Deloitte's internal presentation projects that hourly billing—the consulting industry's foundational model—will shrink to marginal market share by 2035, displaced by AI agents. The firm is among major consultancies now scrambling to develop alternative revenue structures.
In an internal presentation circulated among its own workforce, Deloitte laid out a stark forecast: the consulting industry's reliance on billable hours faces existential threat from artificial intelligence. By 2035, the firm projects hourly billing will represent only a thin slice of total market revenue, replaced primarily by AI-driven service delivery.
The message resonated bluntly with Deloitte's consultants. One summarized the presentation's core thesis as simply: "Our model is toast."
This self-assessment reflects broader anxiety across the consulting sector. McKinsey and BCG have already begun exploring alternative revenue models, signaling that the industry recognizes the structural shift ahead. The traditional consulting playbook—staffing projects with human consultants billing time—depends on labor scarcity. AI agents capable of performing analytical and advisory work undermine that scarcity fundamentally.
The timeline matters. Deloitte's 2035 projection gives the industry roughly a decade to transition away from a business model that has defined professional services for decades. That same model has driven consulting firms' profitability and partner compensation structures.

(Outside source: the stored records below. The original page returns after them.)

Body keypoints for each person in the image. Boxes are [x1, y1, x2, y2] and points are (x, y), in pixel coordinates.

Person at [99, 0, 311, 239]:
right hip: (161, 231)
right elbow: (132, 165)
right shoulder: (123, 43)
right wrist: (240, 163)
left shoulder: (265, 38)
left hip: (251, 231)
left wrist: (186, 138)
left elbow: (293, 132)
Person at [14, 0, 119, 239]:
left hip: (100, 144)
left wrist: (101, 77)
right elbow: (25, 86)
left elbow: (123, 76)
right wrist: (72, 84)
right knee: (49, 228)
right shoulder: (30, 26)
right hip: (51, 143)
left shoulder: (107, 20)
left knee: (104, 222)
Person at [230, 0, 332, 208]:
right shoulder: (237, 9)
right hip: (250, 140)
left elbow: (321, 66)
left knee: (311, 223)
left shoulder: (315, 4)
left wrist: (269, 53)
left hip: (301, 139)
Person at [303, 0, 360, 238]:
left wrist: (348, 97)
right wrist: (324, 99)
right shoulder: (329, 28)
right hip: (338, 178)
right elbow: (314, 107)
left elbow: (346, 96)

The consulting industry faces a peculiar disruption: it must cannibalize its own revenue streams or risk being disrupted by competitors who do. Firms that successfully deploy AI agents to replace billable consultant hours could theoretically serve clients at lower cost while maintaining margins through operational efficiency. But that transition requires abandoning lucrative hourly pricing.
Deloitte's decision to communicate this shift internally—rather than obscure it—suggests the firm sees acknowledgment as necessary for retention and strategic planning. Consultants aware that their billable-hour roles face compression have incentive to develop new skills or seek employment elsewhere.
For clients, the shift could mean lower consulting costs if pricing models adjust downward. For consultants, it signals accelerated pressure to move beyond execution-focused roles toward strategy and human judgment work that AI cannot yet perform at consultant-level quality. The consulting industry's next decade will largely determine whether firms manage this transition or face margin collapse.